マラソンや競歩、トラック競技など陸上48種目を統括する世界陸連によると、国際オリンピック委員会(IOC)から4年ごとに受け取る収益分配金から240万ドル(約3億7000万円)を選手への賞金にあて、金メダリストに5万ドルを贈る。全競技が対象で、リレー種目ではチームに賞金が贈られ、選手の人数で等分される。

国ごとの報奨金事情はさまざまだ。米NBCニュースによると、シンガポールは米国の20倍近い報奨金を金メダリストに贈っている。直近の五輪では、金メダルを獲得した個人への報奨金は73万7000ドル(約1億1000万円)だったという。

フォーブスは以前、2022年に中国・北京で開催された冬季五輪で17個の金メダルを獲得したイタリアが、金メダリストに20万1000ドル(約3000万円)のボーナスを支給し、大会終了までに支払った総額は270万ドル(約4億2000万円)に上ったと報じた。

なお、この大会で米国の金メダリストに支払われた報奨金は3万7500ドル(約580万円)。
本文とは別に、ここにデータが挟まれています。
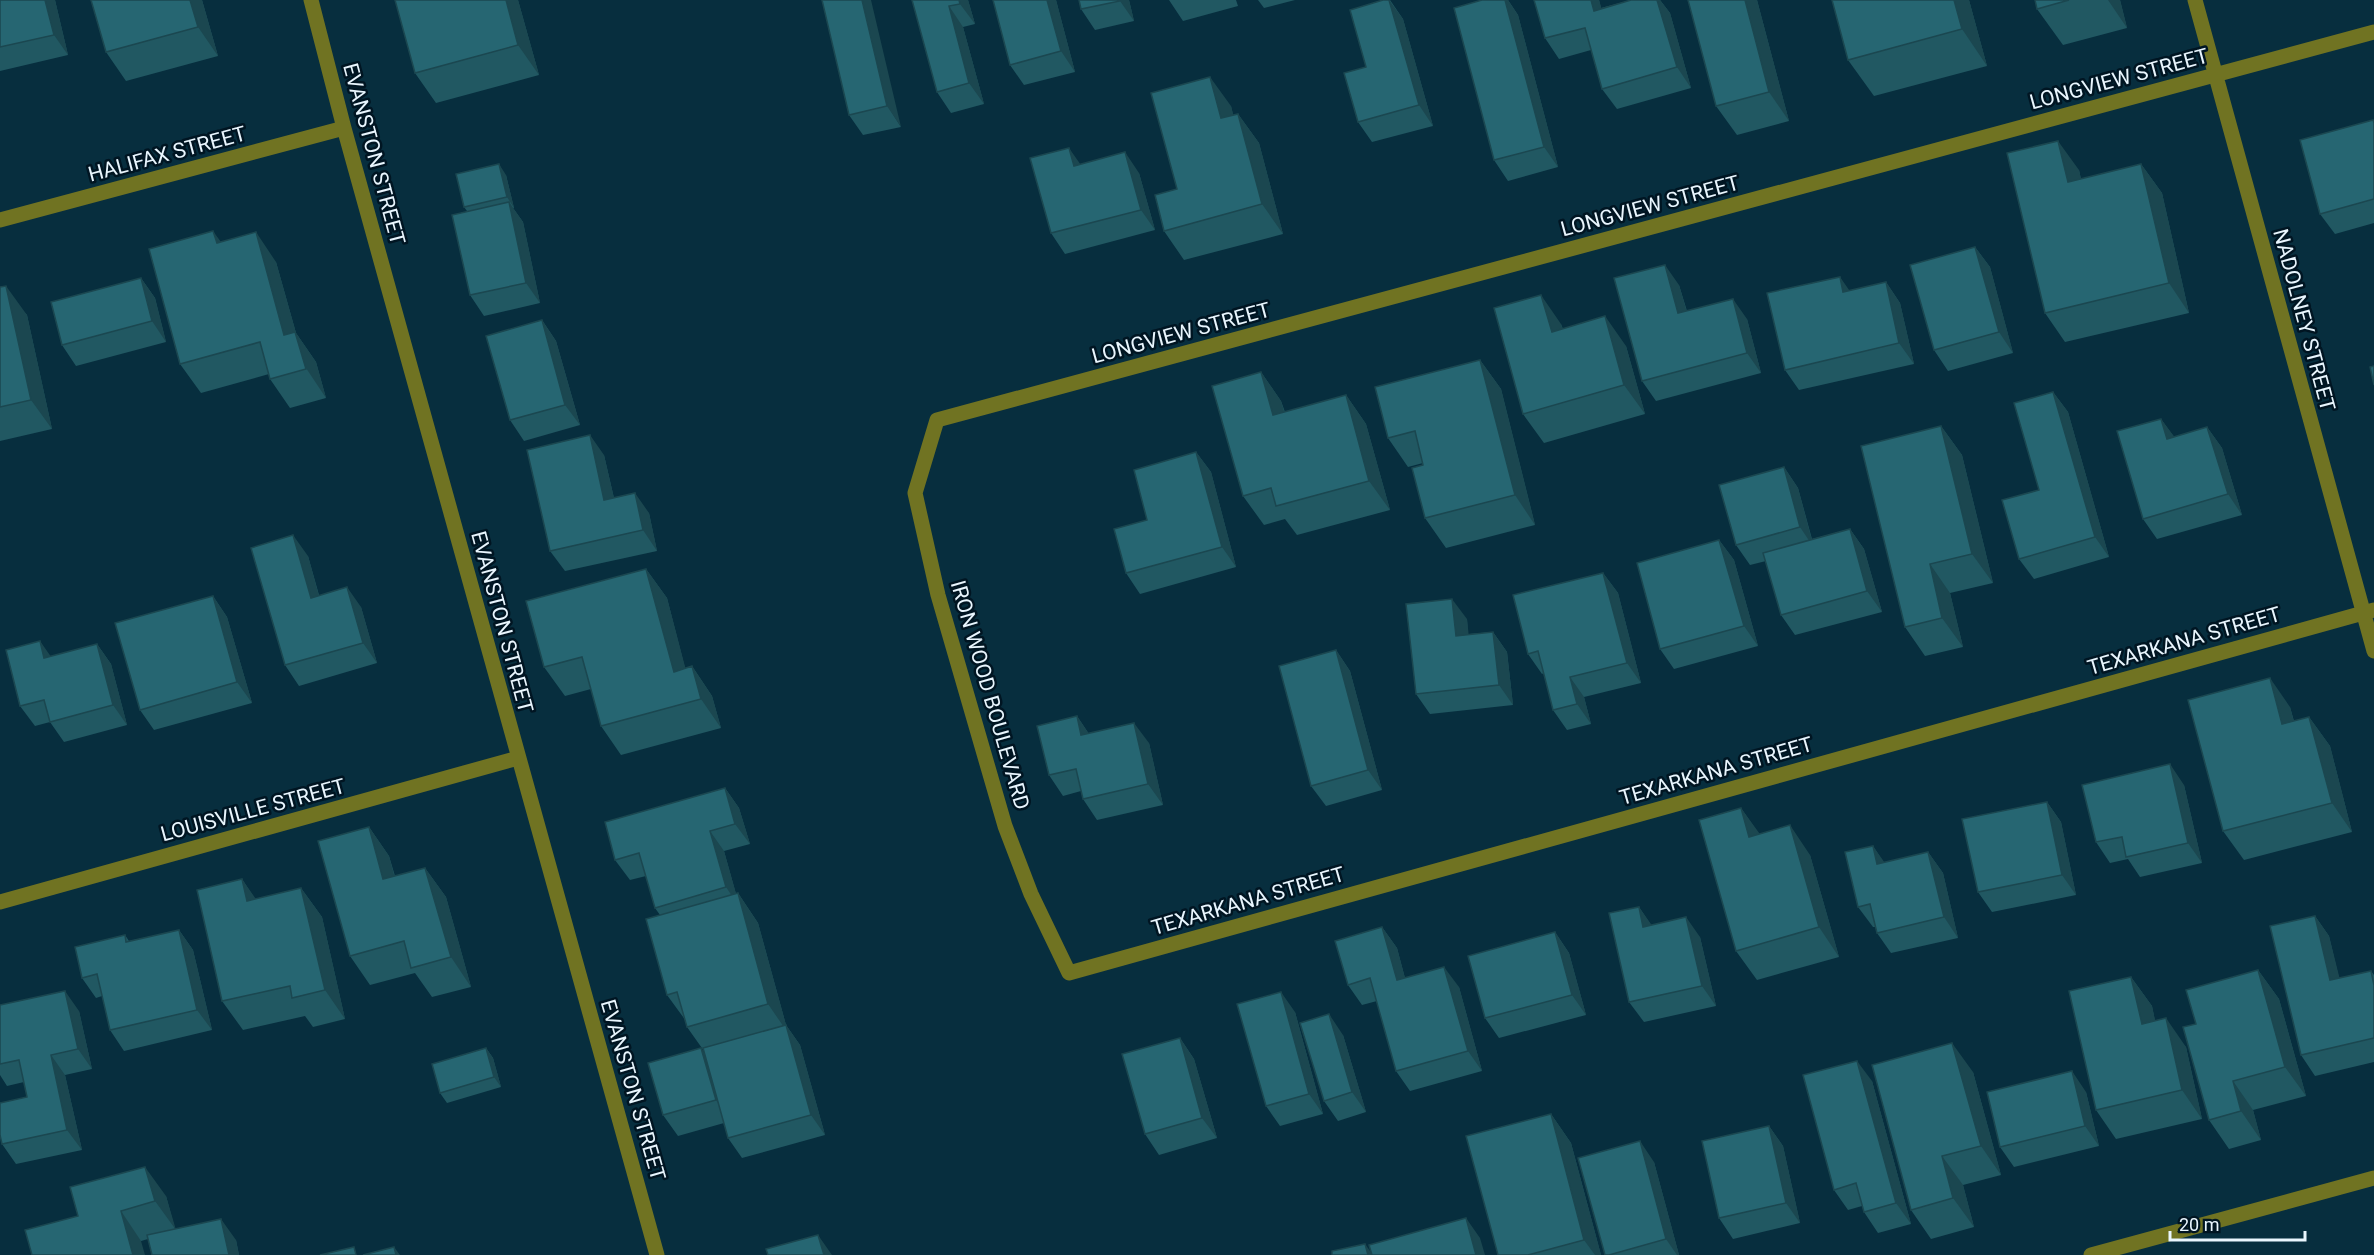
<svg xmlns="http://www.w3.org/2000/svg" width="2374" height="1255" viewBox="0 0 2374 1255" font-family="Roboto,sans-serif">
	<rect width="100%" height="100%" fill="#072e3e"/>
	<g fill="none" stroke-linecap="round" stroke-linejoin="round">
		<path stroke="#707322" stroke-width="15" d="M311,0L344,128L657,1255
			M2195,0L2374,651
			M2374,32L937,420L915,493L938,595L1005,826L1031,894L1069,973L2374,610
			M0,220L344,128
			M0,902L518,758
			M2091,1255L2374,1178"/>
	</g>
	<path fill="#215862" d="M0,0H55L68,55L0,71Z
		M202,0L218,56L126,81L106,52Z
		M395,0H518L539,75L436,103L415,73Z
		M822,0L901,127L863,135L849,115Z
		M912,0H968L975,24L963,27L984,104L951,113L937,92Z
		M993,0H1056L1075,72L1024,85L1010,65Z
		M1079,0H1129L1134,21L1095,30L1081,9Z
		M1169,0H1236L1238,6L1183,21Z
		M1258,0H1295L1264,8Z
		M1383,0H1390L1403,19L1433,126L1372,142L1358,122L1366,67Z
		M1482,0H1508L1518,15L1558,167L1508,181L1494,160Z
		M1599,0L1601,8L1631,0H1660L1670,13L1691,88L1617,109L1602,89L1591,50L1559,59L1545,38Z
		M1688,0H1757L1789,121L1737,135L1716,106Z
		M1832,0H1969L1987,66L1874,96L1848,60Z
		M2035,0H2120L2127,28L2063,45L2037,9Z
		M1231,106L1233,115L1238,114L1259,143L1283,234L1184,260L1164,231L1177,189Z
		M2373,120L2374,121V223L2335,234L2320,214Z
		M2141,164L2162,193L2189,313L2065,342L2045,313L2079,170L2081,179Z
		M1139,173L1155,230L1065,254L1051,233Z
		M506,175L514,208H513L523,222L540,303L484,316L470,295L467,211L464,207Z
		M221,242L276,262L296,333L316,362L326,398L290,408L270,379L269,374L201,393L180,364Z
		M1975,247L1990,267L2013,353L1948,371L1934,350Z
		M141,278L155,298L166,342L76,366L62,345Z
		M1886,282L1900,303L1914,364L1799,390L1785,370L1849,291Z
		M1679,285L1687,311L1747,319L1761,373L1656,401L1642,381Z
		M0,287L27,315L52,429L0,441Z
		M542,320L556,341L580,425L524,441L510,420Z
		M1561,324L1563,329L1626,346L1645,414L1544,443L1523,414Z
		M1480,360L1501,389L1535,525L1446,548L1425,518L1423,463L1408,467L1388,438Z
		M1261,372L1281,401L1285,412L1346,395L1366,424L1390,510L1297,535L1285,519L1264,525L1243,496Z
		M2053,392L2068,412L2109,557L2034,579L2019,559L2039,490Z
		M2161,419L2174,437L2207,427L2222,448L2242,515L2157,539L2143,519Z
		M1941,426L1962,455L1993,583L1950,593L1963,647L1925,656L1905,627Z
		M1196,452L1211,472L1236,567L1140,594L1126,573L1147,520Z
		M604,455L614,498L649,513L657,551L565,571L550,551Z
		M1784,467L1798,488L1812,539L1850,529L1864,549L1882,612L1795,635L1781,615L1766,561L1750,565L1736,545Z
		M1719,540L1734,560L1758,646L1674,669L1660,649Z
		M308,556L319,595L361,607L377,663L299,686L285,665Z
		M646,569L667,598L685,668L692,666L712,696L721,728L621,755L601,726L591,689L565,696L544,667Z
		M1603,573L1618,593L1641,683L1584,697L1591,724L1567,730L1553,710L1544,673L1542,674L1528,654Z
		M213,596L227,617L252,703L154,730L140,710Z
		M1467,619L1468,634L1493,632L1507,652L1513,705L1430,714L1416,694Z
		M97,644L111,664L127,725L64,742L50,722L35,726L20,706Z
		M1336,650L1350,671L1382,790L1326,806L1311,786Z
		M2290,707L2294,721L2309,717L2330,746L2352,832L2244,860L2223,831Z
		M1077,716L1089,734L1149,743L1163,805L1097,820L1083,799L1081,791L1063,796L1049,775Z
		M2184,785L2202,863L2140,877L2128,859L2110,863L2096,842Z
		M725,788L739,808L750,844L724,851L736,894L738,893L758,923L786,1025L800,1045L825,1135L742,1158L728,1138L724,1123L678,1136L663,1115L705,1053L704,1051L687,1027L686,1021L667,995L660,915L655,908L646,876L630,880L615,860Z
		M2047,802L2061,822L2076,895L1992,912L1978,892Z
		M1741,808L1759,834L1810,855L1839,957L1757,980L1736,951Z
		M369,827L389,856L395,876L425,868L446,897L471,987L432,997L415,973L370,985L350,956Z
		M1873,846L1884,863L1928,852L1943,873L1958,938L1891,953L1877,933L1876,927H1873L1858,907Z
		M242,879L255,899L301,888L322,917L345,1019L313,1027L305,1016L243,1030L222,1001Z
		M1639,907L1651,925L1700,937L1716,1006L1644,1022L1629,1002Z
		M2315,916L2329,936L2339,978L2371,971L2374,975V1062L2315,1076L2301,1055Z
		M1382,927L1397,948L1405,978L1459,987L1482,1071L1410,1091L1396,1071L1377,1001L1362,1005L1348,985Z
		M179,930L193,950L212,1030L124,1051L110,1030L102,996L96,998L82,978L125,935L129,941Z
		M1555,932L1569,953L1586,1015L1499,1038L1485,1018Z
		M2258,970L2279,999L2306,1096L2253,1110L2261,1140L2229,1149L2209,1120L2196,1024Z
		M2131,977L2152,1006L2155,1021L2186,1047L2202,1119L2116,1139L2096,1110Z
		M0,1005L79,1011L92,1069L65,1075L82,1150L16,1164L2,1144L27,1097L24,1082L7,1086L0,1075Z
		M1295,1012L1323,1114L1280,1126L1266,1106Z
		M1343,1035L1366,1112L1338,1121L1324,1101Z
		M1180,1038L1194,1059L1217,1138L1159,1155L1145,1134Z
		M486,1048L493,1058L501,1087L447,1103L440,1093Z
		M1973,1072L2001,1175L1963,1185L1974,1227L1931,1239L1911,1210Z
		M1872,1081L1911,1224L1878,1233L1864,1212L1862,1206L1848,1210L1834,1190Z
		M2086,1092L2099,1146L2014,1167L2000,1147Z
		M1551,1114L1571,1143L1601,1255H1498Z
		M1769,1126L1783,1146L1800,1223L1733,1239L1719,1218Z
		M1654,1162L1679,1255H1605Z
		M166,1196L175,1229L236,1240L239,1255H152L148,1239L141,1241L25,1230Z"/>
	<path fill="#1b4750" d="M45,0H55L68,55L54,35Z
		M190,0H202L218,56L198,27Z
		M506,0H518L539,75L518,45Z
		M862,0H871L901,127L887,106Z
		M959,0H968L975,24L960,4Z
		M1047,0H1056L1075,72L1061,51Z
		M1120,0H1129L1134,21L1120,1Z
		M1389,0L1403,19L1433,126L1419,105Z
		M1505,0H1508L1518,15L1558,167L1544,147Z
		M1591,0H1599L1608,31L1594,11Z
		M1657,0H1660L1670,13L1691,88L1677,67Z
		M1745,0H1757L1789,121L1769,92Z
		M1954,0H1969L1987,66L1962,29Z
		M2108,0H2120L2127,28Z
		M949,6L963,27L984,104L969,83Z
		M1210,77L1231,106L1242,147L1221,118Z
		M1238,114L1259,143L1283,234L1262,204Z
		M2058,141L2079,170L2088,211L2068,182Z
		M1069,148L1083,168L1074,166Z
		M1125,152L1139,173L1155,230L1141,210Z
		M499,164L506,175L514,208L507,197Z
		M2141,164L2162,193L2189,313L2169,283Z
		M509,202L523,222L540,303L526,283Z
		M213,231L234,260L217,243Z
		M256,232L276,262L296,333L316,362L326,398L284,335Z
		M1975,247L1990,267L2013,353L1999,332Z
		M1665,265L1679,285L1693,333L1678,313Z
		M1840,277L1854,297L1843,292Z
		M141,278L155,298L166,342L152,321Z
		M1886,282L1900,303L1914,364L1899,343Z
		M6,286L27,315L52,429L31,400Z
		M1541,295L1561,324L1572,361L1552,332Z
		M1733,299L1747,319L1761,373L1747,353Z
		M1605,316L1626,346L1645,414L1624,385Z
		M542,320L556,341L580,425L565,405Z
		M1480,360L1501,389L1535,525L1515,495Z
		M1261,372L1281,401L1294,445L1273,415Z
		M2053,392L2068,412L2109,557L2095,537Z
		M1346,395L1366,424L1390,510L1369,481Z
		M2161,419L2176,439H2167Z
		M1941,426L1962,455L1993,583L1972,554Z
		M2207,427L2222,448L2242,515L2228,494Z
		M590,435L604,455L619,520L604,500Z
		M1196,452L1211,472L1236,567L1222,547Z
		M1784,467L1798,488L1814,548L1800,527Z
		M635,493L649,513L657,551L643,530Z
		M1850,529L1864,549L1882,612L1867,591Z
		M293,535L308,556L325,618L311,598Z
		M1719,540L1734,560L1758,646L1744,626Z
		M1930,564L1950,593L1963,647L1942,618Z
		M646,569L667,598L694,701L674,672Z
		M1603,573L1618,593L1641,683L1627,663Z
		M347,587L361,607L377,663L363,643Z
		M213,596L227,617L252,703L237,682Z
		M1452,599L1467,619L1471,656L1456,636Z
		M1493,632L1507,652L1513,705L1499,685Z
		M40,641L54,661L44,658Z
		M97,644L111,664L127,725L113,705Z
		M1336,650L1350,671L1382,790L1368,770Z
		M692,666L712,696L721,728L701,699Z
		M1570,677L1584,697L1591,724L1577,704Z
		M2270,678L2290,707L2302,753L2282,724Z
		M1077,716L1091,737L1081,735Z
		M2309,717L2330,746L2352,832L2332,803Z
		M1134,723L1149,743L1163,805L1148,784Z
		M2170,764L2184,785L2202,863L2188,843Z
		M725,788L739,808L750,844L735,824Z
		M2047,802L2061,822L2076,895L2062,875Z
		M1741,808L1762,837H1749Z
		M1790,825L1810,855L1839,957L1819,927Z
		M369,827L389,856L403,908L383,879Z
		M710,831L724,851L740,908L726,887Z
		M1873,846L1887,866L1877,864Z
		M1928,852L1943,873L1958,938L1944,917Z
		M425,868L446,897L471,987L451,957Z
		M242,879L262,908L247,901Z
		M301,888L322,917L345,1019L325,990Z
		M738,893L758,923L786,1025L800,1045L825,1135L811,1115L788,1033L768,1004Z
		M1639,907L1653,927H1643Z
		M2315,916L2329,936L2345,1000L2330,980Z
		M1686,917L1700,937L1716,1006L1702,986Z
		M1382,927L1397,948L1411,1001L1397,980Z
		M179,930L193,950L212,1030L197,1010Z
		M1555,932L1569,953L1586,1015L1572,995Z
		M1444,967L1459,987L1482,1071L1468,1051Z
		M2258,970L2279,999L2306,1096L2285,1067Z
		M2131,977L2152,1006L2162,1053L2142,1024Z
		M65,991L79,1011L92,1069L78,1049Z
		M1281,992L1295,1012L1323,1114L1309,1094Z
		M1329,1014L1343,1035L1366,1112L1352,1092Z
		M2166,1018L2186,1047L2202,1119L2182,1090Z
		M1180,1038L1194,1059L1217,1138L1202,1118Z
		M1952,1043L1973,1072L2001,1175L1981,1146Z
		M486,1048L493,1058L501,1087L494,1077Z
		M701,1048L716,1069L731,1121L716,1100Z
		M51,1055L65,1075L82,1150L67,1130Z
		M1857,1061L1872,1081L1911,1224L1896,1203Z
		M2072,1071L2086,1092L2099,1146L2085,1126Z
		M2233,1081L2253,1110L2261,1140L2241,1111Z
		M1551,1114L1571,1143L1601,1255H1595L1584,1240Z
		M1769,1126L1783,1146L1800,1223L1786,1203Z
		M1640,1141L1654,1162L1679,1255H1677L1666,1239Z
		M1942,1156L1963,1185L1974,1227L1953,1198Z
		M145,1167L166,1196L176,1230L155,1201Z
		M121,1211L141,1241L145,1255H133Z
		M1466,1218L1480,1238L1485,1255H1476Z
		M221,1219L236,1240L239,1255H229Z
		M818,1235L832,1255H824Z
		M1365,1244L1373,1255H1368Z
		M394,1247L400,1255H396Z"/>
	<path fill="#266672" stroke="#1b4750" stroke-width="1.5" d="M0,0H45L54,35L0,47Z
		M91,0H190L198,27L106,52Z
		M395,0H506L518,45L415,73Z
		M822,0H862L887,106L849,115Z
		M912,0H959L960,4L949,6L969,83L937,92Z
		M993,0H1047L1061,51L1010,65Z
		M1079,0H1120V1L1081,9Z
		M1383,0H1389L1419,105L1358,122L1344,73L1366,67L1350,10Z
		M1482,0H1505L1544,147L1494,160L1454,8Z
		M1534,0H1591L1594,11L1631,0H1657L1677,67L1602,89L1585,28L1545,38Z
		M1688,0H1745L1769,92L1716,106Z
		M1832,0H1954L1962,29L1848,60Z
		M2035,0H2069L2037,9Z
		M1210,77L1221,118L1238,114L1262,204L1164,231L1155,195L1177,189L1151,93Z
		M2373,120L2374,123V199L2320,214L2300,140Z
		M2058,141L2068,182L2141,164L2169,283L2045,313L2007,153Z
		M1069,148L1074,166L1125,152L1141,210L1051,233L1030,158Z
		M499,164L507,197L464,207L456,174Z
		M509,202L526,283L470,295L452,215Z
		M213,231L217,243L256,232L284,335L295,332L306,369L270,379L260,342L180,364L149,249Z
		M1975,247L1999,332L1934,350L1910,265Z
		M1665,265L1678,313L1733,299L1747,353L1642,381L1614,278Z
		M1840,277L1843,292L1886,282L1899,343L1785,370L1767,293Z
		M141,278L152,321L62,345L51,302Z
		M6,286L31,400L0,407V287Z
		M1541,295L1552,332L1605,316L1624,385L1523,414L1494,308Z
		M542,320L565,405L510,420L486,336Z
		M1480,360L1515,495L1425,518L1412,468L1423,465L1415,431L1388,438L1375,387Z
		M2374,366V385L2370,367Z
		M1261,372L1273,415L1346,395L1369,481L1276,506L1271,488L1243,496L1212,386Z
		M2053,392L2095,537L2019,559L2002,500L2039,490L2014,403Z
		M2161,419L2167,439L2207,427L2228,494L2143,519L2117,431Z
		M1941,426L1972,554L1930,564L1942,618L1905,627L1861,446Z
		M590,435L604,500L635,493L643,530L550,551L527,450Z
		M1196,452L1222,547L1126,573L1114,529L1147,520L1134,470Z
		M1784,467L1800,527L1736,545L1719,485Z
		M1850,529L1867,591L1781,615L1763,553Z
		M293,535L311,598L347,587L363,643L285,665L251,548Z
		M1719,540L1744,626L1660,649L1637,563Z
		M646,569L674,672L692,666L701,699L601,726L582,657L544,667L526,601Z
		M1603,573L1627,663L1570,677L1577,704L1553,710L1538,651L1528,654L1513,595Z
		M213,596L237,682L140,710L115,623Z
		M1452,599L1456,636L1493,632L1499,685L1416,694L1406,604Z
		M40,641L44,658L97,644L113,705L50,722L44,700L20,706L6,650Z
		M1336,650L1368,770L1311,786L1279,666Z
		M2270,678L2282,724L2309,717L2332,803L2223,831L2188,700Z
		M1077,716L1081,735L1134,723L1148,784L1083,799L1076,769L1049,775L1037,726Z
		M2170,764L2188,843L2126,857L2122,837L2096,842L2082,785Z
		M725,788L735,824L710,831L726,887L655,908L639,853L615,860L605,822Z
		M2047,802L2062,875L1978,892L1962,819Z
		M1741,808L1749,837L1790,825L1819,927L1736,951L1699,820Z
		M369,827L383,879L425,868L451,957L411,968L404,941L350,956L318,841Z
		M1873,846L1877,864L1928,852L1944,917L1877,933L1870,904L1858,907L1845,852Z
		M242,879L247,901L301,888L325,990L292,998L290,986L222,1001L197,890Z
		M738,893L768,1004L687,1027L677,992L667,995L646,919Z
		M1639,907L1643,927L1686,917L1702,986L1629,1002L1609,913Z
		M2315,916L2330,980L2371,971L2374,985V1038L2301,1055L2270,926Z
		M1382,927L1397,980L1444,967L1468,1051L1396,1071L1370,978L1348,985L1335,941Z
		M179,930L197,1010L110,1030L97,974L82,978L75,947L125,935L126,942Z
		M1555,932L1572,995L1485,1018L1468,956Z
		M2258,970L2285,1067L2233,1081L2241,1111L2209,1120L2183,1027L2196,1024L2186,990Z
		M2131,977L2142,1024L2166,1018L2182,1090L2096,1110L2069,991Z
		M65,991L78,1049L51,1055L67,1130L2,1144L0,1135V1103L27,1097L19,1060L0,1064V1005Z
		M1281,992L1309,1094L1266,1106L1237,1004Z
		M1329,1014L1352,1092L1324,1101L1300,1023Z
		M786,1025L811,1115L728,1138L703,1048Z
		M1180,1038L1202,1118L1145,1134L1122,1054Z
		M1952,1043L1981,1146L1942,1156L1953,1198L1911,1210L1872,1065Z
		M486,1048L494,1077L440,1093L432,1064Z
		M701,1048L716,1100L663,1115L648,1063Z
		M1857,1061L1896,1203L1864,1212L1856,1183L1834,1190L1803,1075Z
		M2072,1071L2085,1126L2000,1147L1987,1092Z
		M1551,1114L1584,1240L1528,1255H1498L1466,1136Z
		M1769,1126L1786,1203L1719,1218L1702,1141Z
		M1640,1141L1666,1239L1609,1255H1605L1578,1158Z
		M145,1167L155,1201L121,1211L133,1255H32L25,1230L78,1216L70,1187Z
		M1466,1218L1476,1255H1372L1369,1245Z
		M221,1219L229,1255H152L147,1235Z
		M818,1235L824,1255H768L766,1249Z
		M1365,1244L1368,1255H1332V1251Z
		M354,1247L356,1255H320Z
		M394,1247L396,1255H363Z"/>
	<g text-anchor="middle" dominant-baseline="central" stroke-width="5" stroke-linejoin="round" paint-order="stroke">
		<g font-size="21" fill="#e9f6fe" stroke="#001522">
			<text transform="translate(2119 79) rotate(-15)">LONGVIEW STREET</text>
			<text transform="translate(167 154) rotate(-15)">HALIFAX STREET</text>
			<text transform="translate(374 154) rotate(75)">EVANSTON STREET</text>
			<text transform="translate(1650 206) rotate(-15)">LONGVIEW STREET</text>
			<text transform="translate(2304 320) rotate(75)">NADOLNEY STREET</text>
			<text transform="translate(1181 333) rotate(-15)">LONGVIEW STREET</text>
			<text transform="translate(502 622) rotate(75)">EVANSTON STREET</text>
			<text transform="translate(2184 641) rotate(-16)">TEXARKANA STREET</text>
			<text transform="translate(990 695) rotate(74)">IRON WOOD BOULEVARD</text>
			<text transform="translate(1716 771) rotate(-16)">TEXARKANA STREET</text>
			<text transform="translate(253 810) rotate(-15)">LOUISVILLE STREET</text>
			<text transform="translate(1248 901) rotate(-16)">TEXARKANA STREET</text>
			<text transform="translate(633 1090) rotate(74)">EVANSTON STREET</text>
		</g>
	</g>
	<path d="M2170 1231v9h135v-9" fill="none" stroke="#e9f6fe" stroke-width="3"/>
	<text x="2179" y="1231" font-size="18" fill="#e9f6fe" stroke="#001522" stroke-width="4.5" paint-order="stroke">20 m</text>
</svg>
米国は25個の金メダルを獲得し、総額150万ドル(約2億3000万円)を支払った。

米五輪選手に賞金を提供しているのは米オリンピック・パラリンピック委員会だ。AP通信が報じたところによれば、銀メダリストには2万2500ドル(約350万円)、銅メダリストには1万5000ドル(約230万円)が贈られる。

世界陸連の新方針については、同じく国際的なスポーツ団体である夏季五輪国際競技連盟連合(ASOIF)が今月19日の声明で反対する姿勢を示した。賞金について事前に知らされておらず、相談も受けていないとした上で、世界陸連の賞金は「オリンピズムの価値を損なう」「下位選手を無視するもの」だと主張した。

かつて五輪はアマチュア選手のみに出場権が認められ、競技を通じて金銭報酬を得たり、スポンサーの支援を受けたりしている選手はIOCから敬遠されていた。五輪に資金を引き込む可能性があるプロ選手の出場が増えたのは、五輪憲章から「アマチュア」の定義が削除された後の1990年代からだ。

AP通信によれば、五輪のプロ化の幕開けは1992年のバルセロナ大会で圧倒的なパフォーマンスを見せつけて金メダルを獲得した米男子バスケットボールチームだとされている。このドリームチームにはマイケル・ジョーダンやマジック・ジョンソン、ラリー・バード、チャールズ・バークレー、デビッド・ロビンソンといった名選手がそろっていた。

APは世界陸連のセバスチャン・コー会長が記者団に、5万ドルの報奨金に関する発表直前にIOCにその旨を「予告」したが、それだけだったと語ったと伝えている。IOCはこれに対し、収益分配金をどのように使うかは各競技の統括団体に委ねられていると答えたという。非営利団体であるIOCは、公式ウェブサイトによると、五輪で得る全収入の90%を世界陸連などの統括団体に分配している。